Outside of a few exclusive South by Southwest appearances, this was Jay-Z’s first show in Austin since 2009. The appetite for his performance was strong — the crowd that packed the space in front of the skyline stage was thick and ran deep — but not strong enough to sell out the fest.

Related: While Jay-Z played, many on social media wondered: Where’s Beyoncé?

Performing with a live band obscured by a massive metal sculpture of a balloon dog created by Jeff Koons, he opened with a one-two punch of Kanye-free abbreviated versions of “Run This Town” and “No Church in the Wild.”

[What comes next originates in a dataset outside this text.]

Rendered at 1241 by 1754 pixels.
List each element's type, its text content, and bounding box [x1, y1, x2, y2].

Then he took a moment to address the crowd. “I appreciate every single one of y’all tonight,” he said, before reflecting on the events of the past few weeks. “There’s lot going on in the world… a lot of evil in the world… but love will always conquer hate.”

More: Foster the People swap gun violence song “Pumped Up Kicks” for “Love”

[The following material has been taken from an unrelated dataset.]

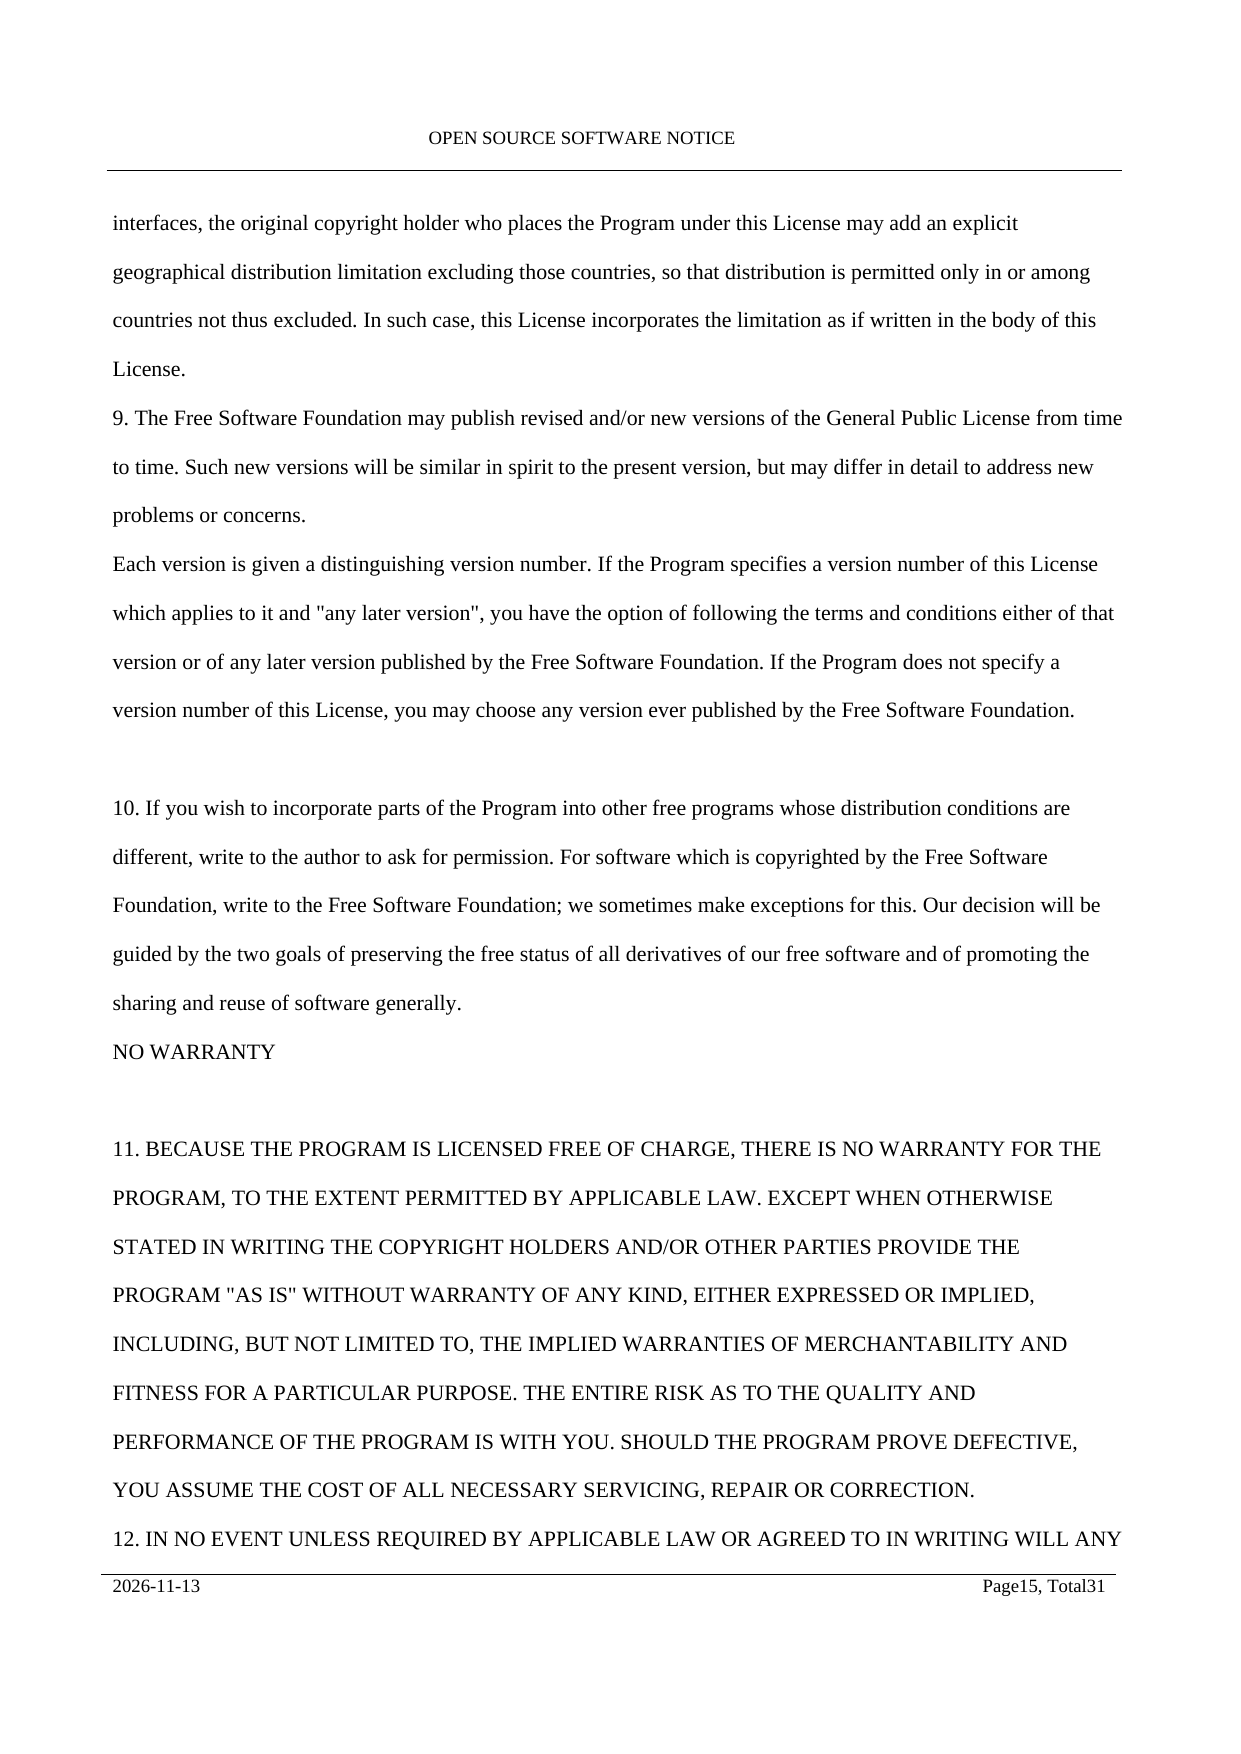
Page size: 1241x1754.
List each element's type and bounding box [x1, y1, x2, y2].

text [112, 206, 1128, 1555]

Then the groove for his “Black Album” hit “Lucifer” dropped. The core sample is an old reggae song by Max Romeo. He introed his track by playing the first verse of Romeo’s original: “I’m going to put on an iron shirt and chase Satan out of earth.”

Related: Armed with a rainbow parachute, Andrew McMahon pays tribute to Las Vegas

It seemed like a pointed statement about where his mind is.

Then he did a quick cut of “Lucifer,” his voice trailing off at the end “I’ve got to get my soul right…I’ll chase you out of earth,” he said as the beat naturally segued into his current hit “Bam.”

Jay-Z is a commanding performer. The crowd bounced when he said bounce, waved side to side on demand and formed a mosh pit at his request. Twice.

Kids in the middle of the crowd selfie videoed themselves singing off-key to “Empire State of Mind,” rapped every word to “Big Pimpin’” and “Dirt Off Your Shoulder,” and listened politely to new tracks like “The Story of O.J.,” “Marcy Me” and “Family Feud.”

Close to the end of the set, he acknowledged the hurricanes that have devastated parts of the country including a wide swath of the Texas coast. He asked the audience to put two fingers in the air and send love to anyone who’s hurting, anyone who’s endured hardships. It was an appropriate intro to an ecstatically received rendition  of “Hard Knock Life (Ghetto Anthem).”

From there he went into the “Encore.” It would have been a triumphant finale, except for the early ending. Which was just plain weird.